> **PROBLEM REQUIREMENTS**
Scan the records that follow, and whenever a line has the word "PCOS", copy it.

> **MATERIAL FOR THIS TASK**
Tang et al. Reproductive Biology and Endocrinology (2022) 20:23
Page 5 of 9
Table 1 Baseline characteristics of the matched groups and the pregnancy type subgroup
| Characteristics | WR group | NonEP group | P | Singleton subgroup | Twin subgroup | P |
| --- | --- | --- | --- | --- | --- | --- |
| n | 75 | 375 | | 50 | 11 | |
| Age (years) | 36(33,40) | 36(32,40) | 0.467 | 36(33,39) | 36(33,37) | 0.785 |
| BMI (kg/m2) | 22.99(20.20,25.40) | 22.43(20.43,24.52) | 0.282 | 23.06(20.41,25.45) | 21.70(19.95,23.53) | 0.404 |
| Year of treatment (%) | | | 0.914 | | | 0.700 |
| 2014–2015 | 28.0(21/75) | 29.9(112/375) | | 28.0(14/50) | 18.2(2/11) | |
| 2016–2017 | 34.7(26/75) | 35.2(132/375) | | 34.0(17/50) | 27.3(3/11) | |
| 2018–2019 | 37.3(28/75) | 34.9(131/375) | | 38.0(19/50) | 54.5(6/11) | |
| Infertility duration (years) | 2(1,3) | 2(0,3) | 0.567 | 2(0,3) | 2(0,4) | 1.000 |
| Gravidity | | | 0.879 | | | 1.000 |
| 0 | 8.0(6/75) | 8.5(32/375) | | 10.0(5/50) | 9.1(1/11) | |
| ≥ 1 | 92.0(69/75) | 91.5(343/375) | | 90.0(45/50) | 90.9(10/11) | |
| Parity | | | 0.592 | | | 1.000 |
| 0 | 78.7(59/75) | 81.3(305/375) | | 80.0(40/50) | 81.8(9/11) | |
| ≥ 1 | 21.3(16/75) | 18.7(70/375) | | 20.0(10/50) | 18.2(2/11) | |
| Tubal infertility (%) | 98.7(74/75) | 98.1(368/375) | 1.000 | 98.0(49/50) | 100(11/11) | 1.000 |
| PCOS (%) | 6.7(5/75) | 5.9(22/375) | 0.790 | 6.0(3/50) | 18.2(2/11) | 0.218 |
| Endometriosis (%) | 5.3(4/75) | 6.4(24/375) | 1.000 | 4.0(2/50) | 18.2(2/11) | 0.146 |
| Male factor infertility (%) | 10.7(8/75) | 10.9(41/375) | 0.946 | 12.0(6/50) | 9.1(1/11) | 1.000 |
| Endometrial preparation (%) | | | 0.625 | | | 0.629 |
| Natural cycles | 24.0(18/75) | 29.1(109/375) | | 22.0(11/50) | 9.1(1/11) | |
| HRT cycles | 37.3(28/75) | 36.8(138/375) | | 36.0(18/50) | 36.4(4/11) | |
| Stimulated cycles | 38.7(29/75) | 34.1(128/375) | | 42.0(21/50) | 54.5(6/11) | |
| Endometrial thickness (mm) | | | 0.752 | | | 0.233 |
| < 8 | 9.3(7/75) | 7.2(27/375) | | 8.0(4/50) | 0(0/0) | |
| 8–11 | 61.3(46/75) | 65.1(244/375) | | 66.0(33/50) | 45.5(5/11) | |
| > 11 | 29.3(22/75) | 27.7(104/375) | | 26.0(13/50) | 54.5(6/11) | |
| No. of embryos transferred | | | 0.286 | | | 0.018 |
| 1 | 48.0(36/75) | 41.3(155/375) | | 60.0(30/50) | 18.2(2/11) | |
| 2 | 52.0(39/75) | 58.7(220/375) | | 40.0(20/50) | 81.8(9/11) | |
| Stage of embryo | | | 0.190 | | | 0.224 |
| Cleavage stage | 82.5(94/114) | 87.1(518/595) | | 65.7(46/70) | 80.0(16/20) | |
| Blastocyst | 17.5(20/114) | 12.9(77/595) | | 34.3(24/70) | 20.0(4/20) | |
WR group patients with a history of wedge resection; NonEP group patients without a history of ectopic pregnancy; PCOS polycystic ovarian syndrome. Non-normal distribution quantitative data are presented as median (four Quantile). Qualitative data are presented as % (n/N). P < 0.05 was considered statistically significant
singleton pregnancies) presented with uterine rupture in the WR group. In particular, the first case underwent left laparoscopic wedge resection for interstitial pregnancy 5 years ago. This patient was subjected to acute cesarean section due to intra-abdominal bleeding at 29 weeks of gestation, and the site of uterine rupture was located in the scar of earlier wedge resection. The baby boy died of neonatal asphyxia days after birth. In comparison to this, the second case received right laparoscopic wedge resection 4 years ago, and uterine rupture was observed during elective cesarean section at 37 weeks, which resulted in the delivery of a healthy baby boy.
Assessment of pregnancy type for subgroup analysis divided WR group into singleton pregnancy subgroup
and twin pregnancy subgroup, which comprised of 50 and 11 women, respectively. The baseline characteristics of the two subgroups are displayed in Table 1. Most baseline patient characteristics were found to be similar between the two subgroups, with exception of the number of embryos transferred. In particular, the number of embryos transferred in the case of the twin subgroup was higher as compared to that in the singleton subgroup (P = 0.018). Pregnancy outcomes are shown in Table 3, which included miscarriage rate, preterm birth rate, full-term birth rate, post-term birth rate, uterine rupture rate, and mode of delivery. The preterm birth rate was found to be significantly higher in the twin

> **TASK RESPONSE**
| PCOS (%) | 6.7(5/75) | 5.9(22/375) | 0.790 | 6.0(3/50) | 18.2(2/11) | 0.218 |
WR group patients with a history of wedge resection; NonEP group patients without a history of ectopic pregnancy; PCOS polycystic ovarian syndrome. Non-normal distribution quantitative data are presented as median (four Quantile). Qualitative data are presented as % (n/N). P < 0.05 was considered statistically significant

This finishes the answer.